Manchester prepares to celebrate the festival of Diwali

Thousands of Sikhs and Hindus in Manchester are set to celebrate Diwali on October 24.

Diwali, meaning row of lights, is celebrated by Hindus and Sikhs each year between October and November – coinciding with the new moon.

In Manchester thousands of people are expected to take part in the five-day festival period – which runs from October 22 to 26 – with activities ranging from community meals to Bollywood dancing lessons.

The Manchester Hindu Cultural Society, based at the Gita Bhavan Hindu Temple in Manchester, has been organising Diwali celebrations for the past 50 years.

President and trustee Shashi Mohandas said: “Diwali is the one occasion when everyone comes together to visit the temple and share a meal.”

More than 600 people will be welcomed into the temple over the Diwali period after celebrations were paused during the Covid-19 pandemic.

Volunteers will be preparing hundreds of dishes for the occasion – as well as creating thousands of paper diyas, or oil lamps, as decoration for the temple.

For many children, the fireworks are the highlight of diwali – but the passing on of traditions and teachings is at the heart of the religious festival.

“My favourite part of Diwali is talking to the community and informing the children on the importance of the festival,” said Mohandas.

The purpose of Diwali for both Hindus and Sikhs is celebrating light over darkness and good over evil – shown by endless lit candles and the sounds of fireworks.

Annual traditions include exchanging gifts, worship services, spring-cleaning the home, feasts and dressing in traditional clothing.

For Hindus, Diwali is a celebration of the return of Rama after 14 years of exile – as well as honouring Lakshmi, the goddess of wealth.

For Sikhs, celebrations are for ‘Bandi Chhor Divas’, which translates to ‘prisoner release day’.

The festival commemorates the release of Guru Hargobind Singh and 52 kings from prison after being jailed by brute force in 1619 without trial or legal proceedings. 

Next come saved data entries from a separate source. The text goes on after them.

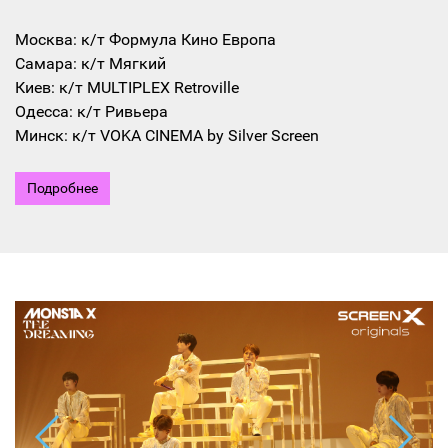
Москва: к/т Формула Кино Европа
Самара: к/т Мягкий
Киев: к/т MULTIPLEX Retroville
Одесса: к/т Ривьера
Минск: к/т VOKA CINEMA by Silver Screen
Подробнее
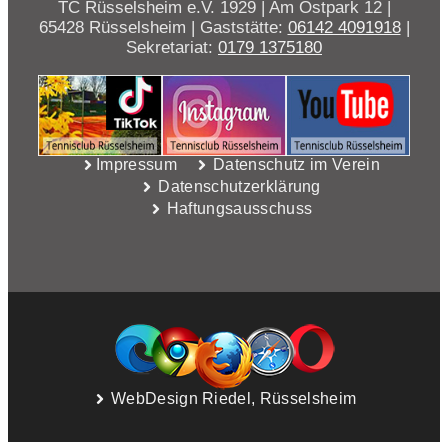
TC Rüsselsheim e.V. 1929 | Am Ostpark 12 |
65428 Rüsselsheim | Gaststätte:
06142 4091918
|
Sekretariat:
0179 1375180
Impressum
Datenschutz im Verein
Datenschutzerklärung
Haftungsausschuss
WebDesign Riedel, Rüsselsheim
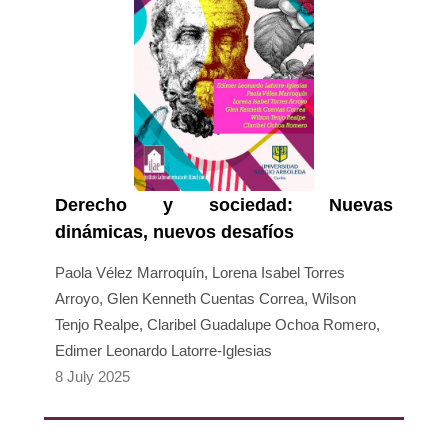
Derecho y sociedad: Nuevas
dinámicas, nuevos desafíos
Paola Vélez Marroquín, Lorena Isabel Torres
Arroyo, Glen Kenneth Cuentas Correa, Wilson
Tenjo Realpe, Claribel Guadalupe Ochoa Romero,
Edimer Leonardo Latorre-Iglesias
8 July 2025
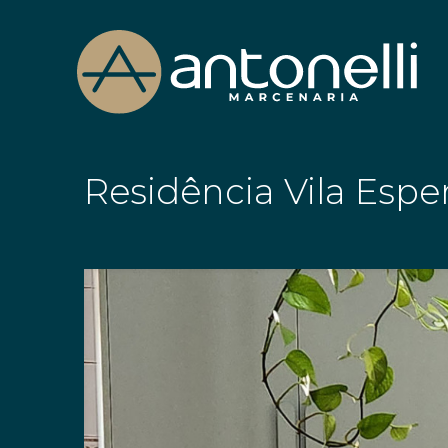
Residência Vila Espe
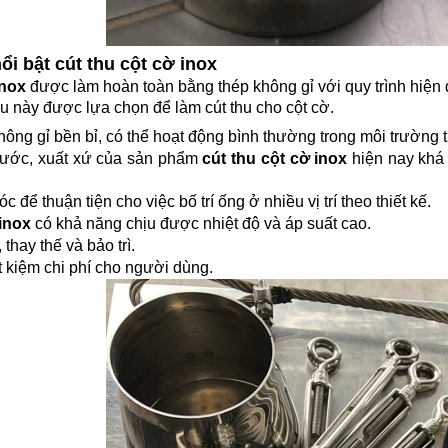
ổi bật cút thu cột cờ inox
inox
được làm hoàn toàn bằng thép không gỉ với quy trình hiện đ
liệu này được lựa chọn để làm cút thu cho cột cờ.
hông gỉ bền bỉ, có thể hoạt động bình thường trong môi trường th
hước, xuất xứ của sản phẩm
cút thu cột cờ inox
hiện nay khá 
c để thuận tiện cho việc bố trí ống ở nhiều vị trí theo thiết kế.
 inox
có khả năng chịu được nhiệt độ và áp suất cao.
 thay thế và bảo trì.
ết kiệm chi phí cho người dùng.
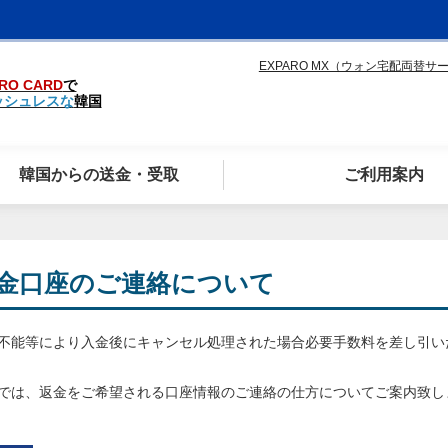
EXPARO MX（ウォン宅配両替サ
RO CARD
で
ッシュレスな
韓国
韓国からの送金・受取
ご利用案内
金口座のご連絡について
不能等により入金後にキャンセル処理された場合必要手数料を差し引い
では、返金をご希望される口座情報のご連絡の仕方についてご案内致し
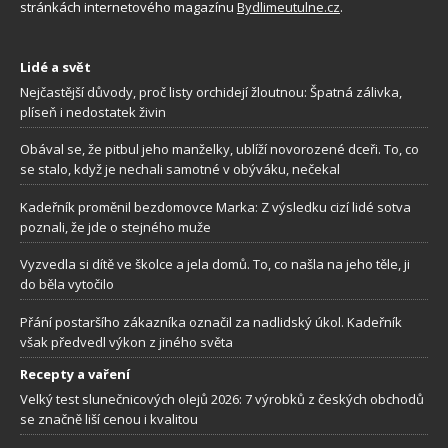
stránkách internetového magazínu
Bydlimeutulne.cz
.
Lidé a svět
Nejčastější důvody, proč listy orchidejí žloutnou: Špatná zálivka,
plíseň i nedostatek živin
Obával se, že pitbul jeho manželky, ublíží novorozené dceři. To, co
se stalo, když je nechali samotné v obýváku, nečekal
Kadeřník proměnil bezdomovce Marka: Z výsledku cizí lidé sotva
poznali, že jde o stejného muže
Vyzvedla si dítě ve školce a jela domů. To, co našla na jeho těle, ji
do běla vytočilo
Přání postaršího zákazníka označil za nadlidský úkol. Kadeřník
však předvedl výkon z jiného světa
Recepty a vaření
Velký test slunečnicových olejů 2026: 7 výrobků z českých obchodů
se značně liší cenou i kvalitou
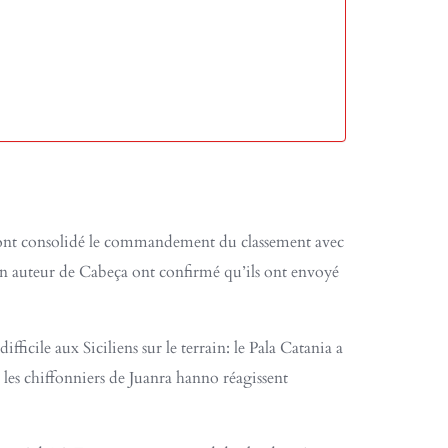
e ont consolidé le commandement du classement avec
 auteur de Cabeça ont confirmé qu’ils ont envoyé
fficile aux Siciliens sur le terrain: le Pala Catania a
es chiffonniers de Juanra hanno réagissent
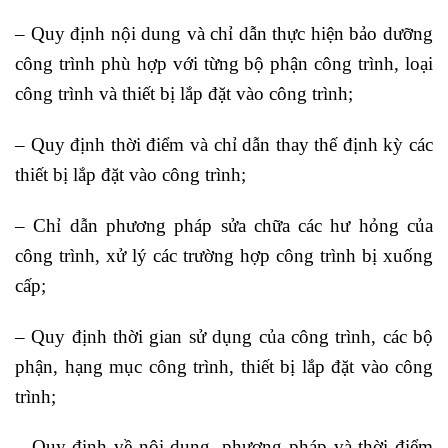
– Quy định nội dung và chỉ dẫn thực hiện bảo dưỡng
công trình phù hợp với từng bộ phận công trình, loại
công trình và thiết bị lắp đặt vào công trình;
– Quy định thời điểm và chỉ dẫn thay thế định kỳ các
thiết bị lắp đặt vào công trình;
– Chỉ dẫn phương pháp sửa chữa các hư hỏng của
công trình, xử lý các trường hợp công trình bị xuống
cấp;
– Quy định thời gian sử dụng của công trình, các bộ
phận, hạng mục công trình, thiết bị lắp đặt vào công
trình;
– Quy định về nội dung, phương pháp và thời điểm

Sikhs will celebrate by taking part in sewa, meaning selfless service, and visiting the local Gurdwara with family and friends.

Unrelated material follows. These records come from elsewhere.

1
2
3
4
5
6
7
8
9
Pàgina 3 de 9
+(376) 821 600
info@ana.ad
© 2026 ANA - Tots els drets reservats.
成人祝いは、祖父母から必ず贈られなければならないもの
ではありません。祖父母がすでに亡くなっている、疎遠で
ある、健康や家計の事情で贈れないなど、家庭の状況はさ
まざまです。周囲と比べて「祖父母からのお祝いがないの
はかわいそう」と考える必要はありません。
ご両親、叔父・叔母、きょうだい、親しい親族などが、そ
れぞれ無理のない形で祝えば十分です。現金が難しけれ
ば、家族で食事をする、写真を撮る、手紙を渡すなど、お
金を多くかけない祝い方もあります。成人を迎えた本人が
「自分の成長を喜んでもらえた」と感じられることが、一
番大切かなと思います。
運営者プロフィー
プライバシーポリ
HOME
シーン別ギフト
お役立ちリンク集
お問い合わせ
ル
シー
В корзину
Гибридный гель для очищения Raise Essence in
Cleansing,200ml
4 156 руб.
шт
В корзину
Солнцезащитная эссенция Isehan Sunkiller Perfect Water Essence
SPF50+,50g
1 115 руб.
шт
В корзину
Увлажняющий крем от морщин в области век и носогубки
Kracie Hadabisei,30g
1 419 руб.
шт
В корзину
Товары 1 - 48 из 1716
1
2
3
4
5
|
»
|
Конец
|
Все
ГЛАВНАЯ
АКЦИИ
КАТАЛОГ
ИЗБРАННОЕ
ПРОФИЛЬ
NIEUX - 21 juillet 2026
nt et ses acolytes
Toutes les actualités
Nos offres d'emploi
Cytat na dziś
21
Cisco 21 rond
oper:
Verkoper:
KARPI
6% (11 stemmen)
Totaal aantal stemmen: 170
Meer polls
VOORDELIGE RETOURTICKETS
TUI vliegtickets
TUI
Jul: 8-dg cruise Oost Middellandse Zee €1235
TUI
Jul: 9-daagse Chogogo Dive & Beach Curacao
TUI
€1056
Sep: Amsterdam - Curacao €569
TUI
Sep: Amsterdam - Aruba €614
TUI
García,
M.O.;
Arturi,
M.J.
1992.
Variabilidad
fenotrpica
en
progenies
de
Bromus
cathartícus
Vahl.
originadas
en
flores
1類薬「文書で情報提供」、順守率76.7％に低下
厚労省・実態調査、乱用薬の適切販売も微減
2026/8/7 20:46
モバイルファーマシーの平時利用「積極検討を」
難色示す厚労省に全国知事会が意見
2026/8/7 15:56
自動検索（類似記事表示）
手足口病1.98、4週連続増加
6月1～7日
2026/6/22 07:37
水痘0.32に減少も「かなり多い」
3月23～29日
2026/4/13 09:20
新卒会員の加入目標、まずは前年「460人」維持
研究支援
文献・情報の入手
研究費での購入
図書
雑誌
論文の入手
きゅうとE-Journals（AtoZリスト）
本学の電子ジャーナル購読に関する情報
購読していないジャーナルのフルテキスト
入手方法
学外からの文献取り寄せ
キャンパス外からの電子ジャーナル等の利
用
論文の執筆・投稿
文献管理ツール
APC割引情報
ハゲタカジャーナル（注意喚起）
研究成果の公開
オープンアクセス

Gurnoor Singh, sewa coordinator for the Manchester Sikh Society, said: “It is important to celebrate for Sikhs as a celebration of humbleness, that we are all equal under the eyes of God.

“It’s about the fight against injustice.”

Worshippers can expect kirtan, meaning the reciting of scripture, as well as langar, meaning free kitchen – with free meals offered to everyone regardless of caste, gender or wealth.

Charities across the city such as the Sikh Sewa Organisation deliver food to those in need not only during Diwali but across the year – with the support of Sri Guru Harkrishan Gurdwara in Manchester.

Other events taking place across Manchester for Diwali include lantern-making workshops operated by arts group Walk the Plank, Diwali on the square hosted at Victoria Square and Bollywood dance workshops.